THE TASK
The word "ONTAP" marks the lines to copy; find all of them in the entries below.

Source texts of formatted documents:
-.-.-

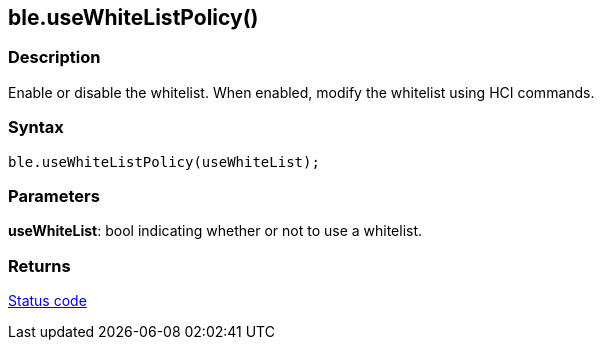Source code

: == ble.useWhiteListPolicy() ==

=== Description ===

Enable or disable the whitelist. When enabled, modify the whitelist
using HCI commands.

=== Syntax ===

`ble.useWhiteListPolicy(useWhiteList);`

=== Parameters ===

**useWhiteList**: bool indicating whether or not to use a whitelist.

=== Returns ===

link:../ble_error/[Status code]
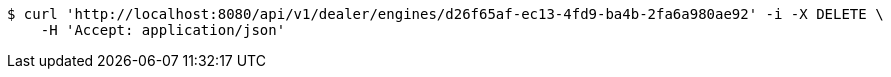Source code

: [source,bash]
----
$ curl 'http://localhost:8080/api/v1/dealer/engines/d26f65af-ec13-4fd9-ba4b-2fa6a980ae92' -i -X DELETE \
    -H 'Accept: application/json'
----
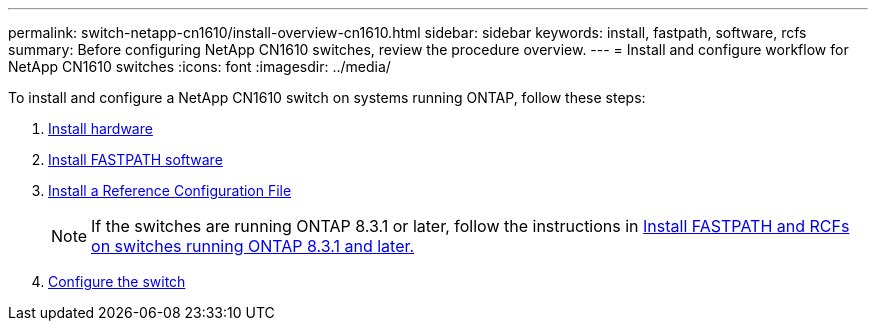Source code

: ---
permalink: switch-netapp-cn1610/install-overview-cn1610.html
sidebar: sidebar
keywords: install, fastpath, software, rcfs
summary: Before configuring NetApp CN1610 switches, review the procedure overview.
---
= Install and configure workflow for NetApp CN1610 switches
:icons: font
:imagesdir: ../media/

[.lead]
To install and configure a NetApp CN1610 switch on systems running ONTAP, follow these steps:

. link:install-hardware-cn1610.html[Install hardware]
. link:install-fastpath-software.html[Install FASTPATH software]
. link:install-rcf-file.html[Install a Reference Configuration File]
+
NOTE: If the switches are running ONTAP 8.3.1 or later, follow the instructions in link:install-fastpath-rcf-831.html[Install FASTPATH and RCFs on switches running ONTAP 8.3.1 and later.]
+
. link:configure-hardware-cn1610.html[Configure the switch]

-.-.-

SOLUTION TO THIS TASK
To install and configure a NetApp CN1610 switch on systems running ONTAP, follow these steps:
NOTE: If the switches are running ONTAP 8.3.1 or later, follow the instructions in link:install-fastpath-rcf-831.html[Install FASTPATH and RCFs on switches running ONTAP 8.3.1 and later.]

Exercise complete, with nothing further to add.